Essas feridas costumam sangrar muito no momento do acidente, pois as mãos e os dedos são regiões muito vascularizadas. O recomendável, logo após o acidente, é lavar a ferida com água corrente e estancar o sangramento com um pano limpo pressionando a ferida. Deve-se evitar compressão circular excessiva devido ao risco de comprometer a circulação do dedo. Após essas medidas iniciais, o ideal é que o paciente procure um pronto-socorro de ortopedia para uma avaliação mais detalhada.

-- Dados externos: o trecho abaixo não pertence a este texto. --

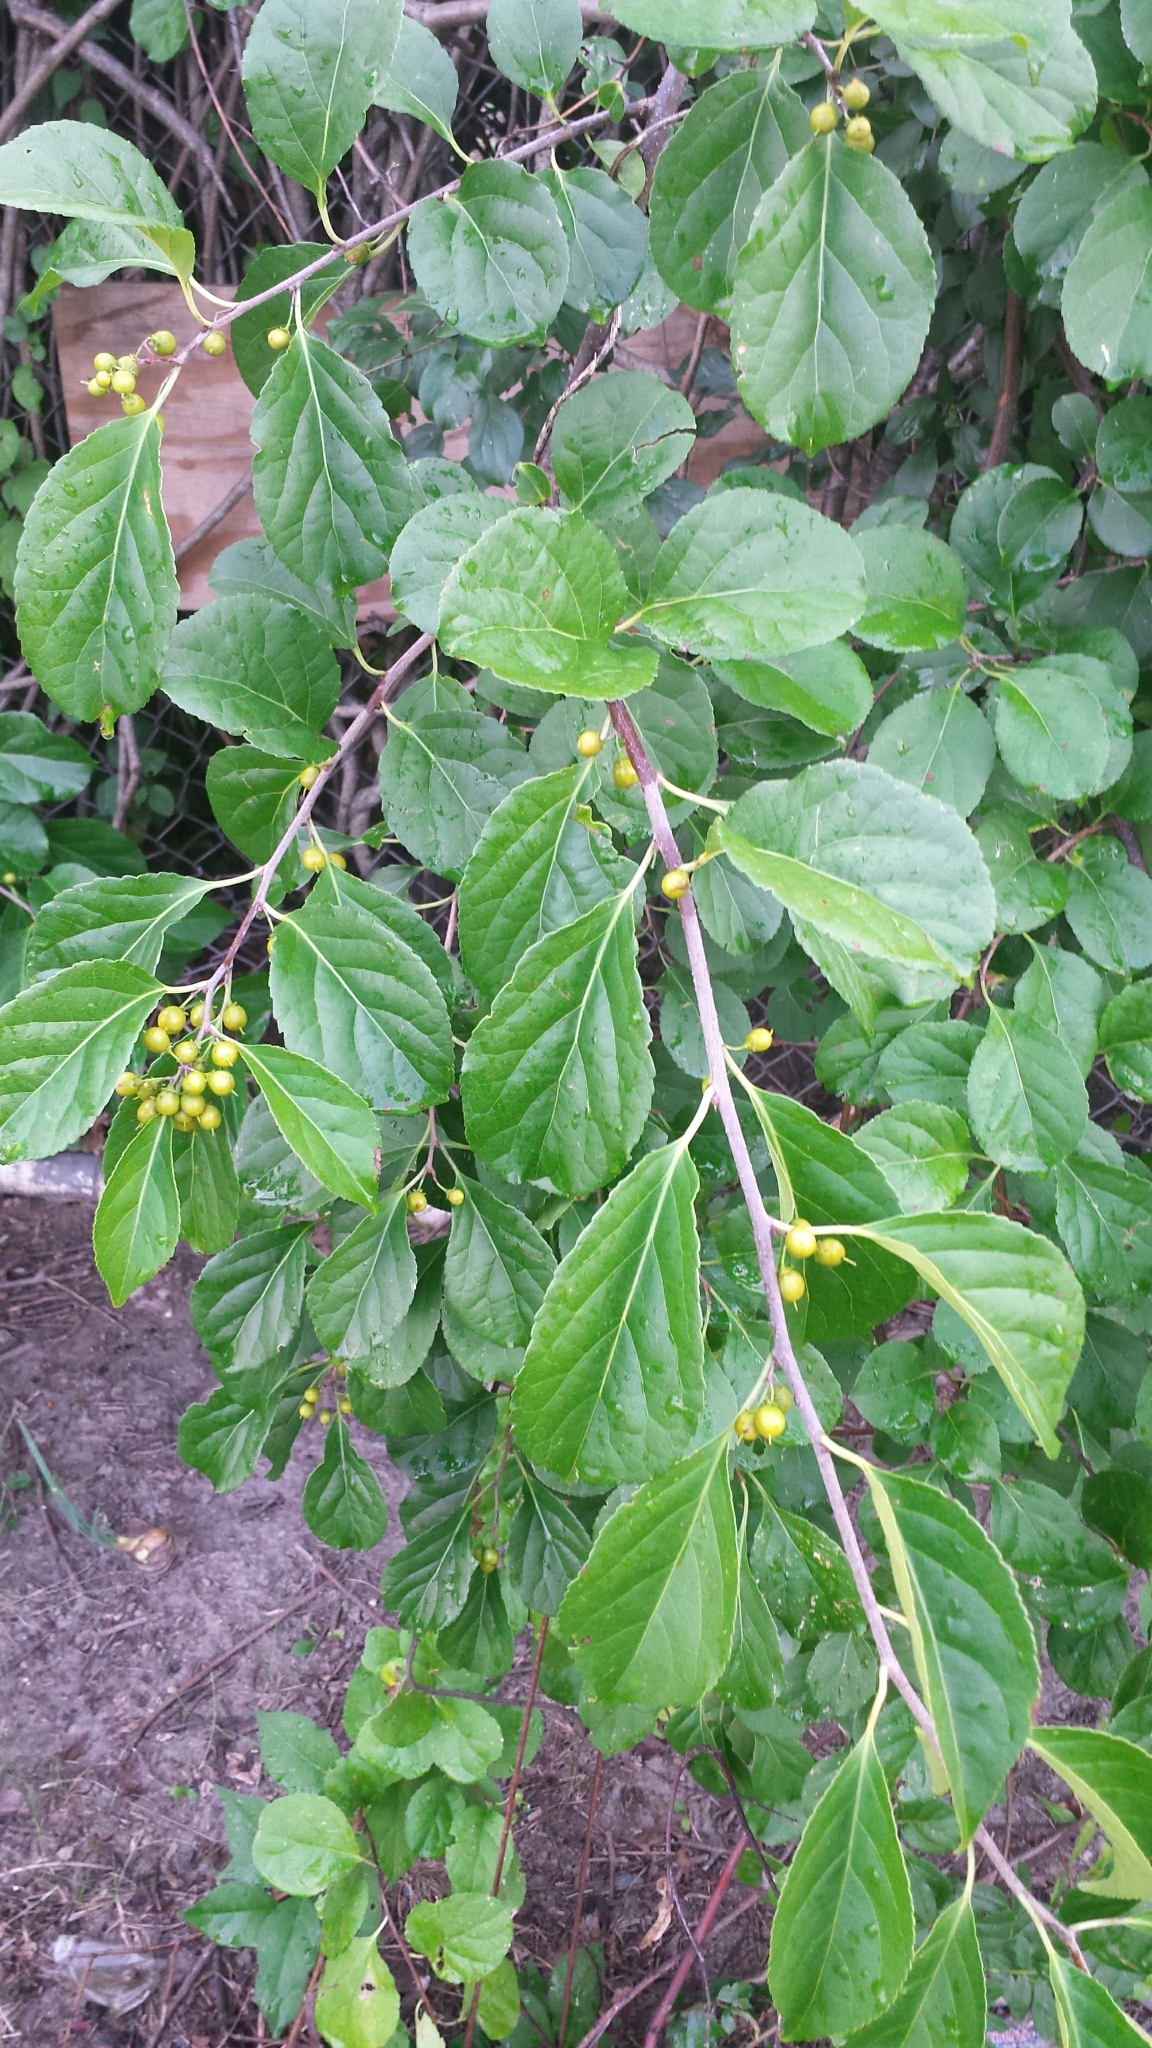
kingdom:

O FCC ou corte pode comprometer somente a pele e o subcutâneo e nesta situação de menor gravidade, a limpeza cirúrgica sob anestesia local e a sutura de pele resolvem o problema.

Quando há perda de movimento do dedo após o corte, deve-se suspeitar de uma lesão tendínea. Se houver perda da capacidade de flexionar ou “dobrar”o dedo, o tendão flexor foi comprometido e o corte se localiza na face palmar do dedo.

Se houver perda da capacidade de extender ou “esticar”o dedo, o tendão extensor foi comprometido e o corte se localiza na face dorsal do dedo.

Um outro aspecto de fundamental importância é a avaliação da sensibilidade do dedo. Os nervos digitais dos dedos são frequentemente acometidos nos cortes de dedos e o sintoma típico é dormência numa das bordas dos dedos, associado a sensação de choques na região do corte. Cada dedo é suprido por 2 nervos digitais que são responsáveis pela sensibilidade das bordas radial e ulnar do dedo. Se o nervo digital radial for lesado, a borda radial do dedo ficará dormente. Se o nervo digital ulnar for lesado, a borda ulnar do dedo ficará dormente. Em cortes mais extensos, os 2 nervos podem ser lesados em conjunto com os tendões flexores.

Na vigência de uma lesão de tendão ou nervo, o paciente deve ser encaminhado a um cirurgião de mão para tratamento adequado das lesões. Se houver uma boa infra-estrutura hospitalar  no pronto-socorro e equipe de retaguarda disponível de cirurgia da mão, o paciente pode ser operado na urgência. Infelizmente, essa não é a realidade na maioria dos hospitais do Brasil e nessa situação o melhor é lavar, suturar a ferida e imobilizar. O paciente deverá ser encaminhado dentro de 1 semana para agendamento da cirurgia definitiva: tenorrafia e microneurorrafia.

Um atraso demasiadamente prolongado (maior que 3 a 4 semanas) na avaliação e na cirurgia, pode comprometer o resultado final da movimentação e sensibilidade do dedo.

Um tendão flexor lesado tende a encurtar e entrar em contratura miostática. Além disso, o sistema de túneis ou polias pode estreitar e impedir a passagem do coto de tendão inchado.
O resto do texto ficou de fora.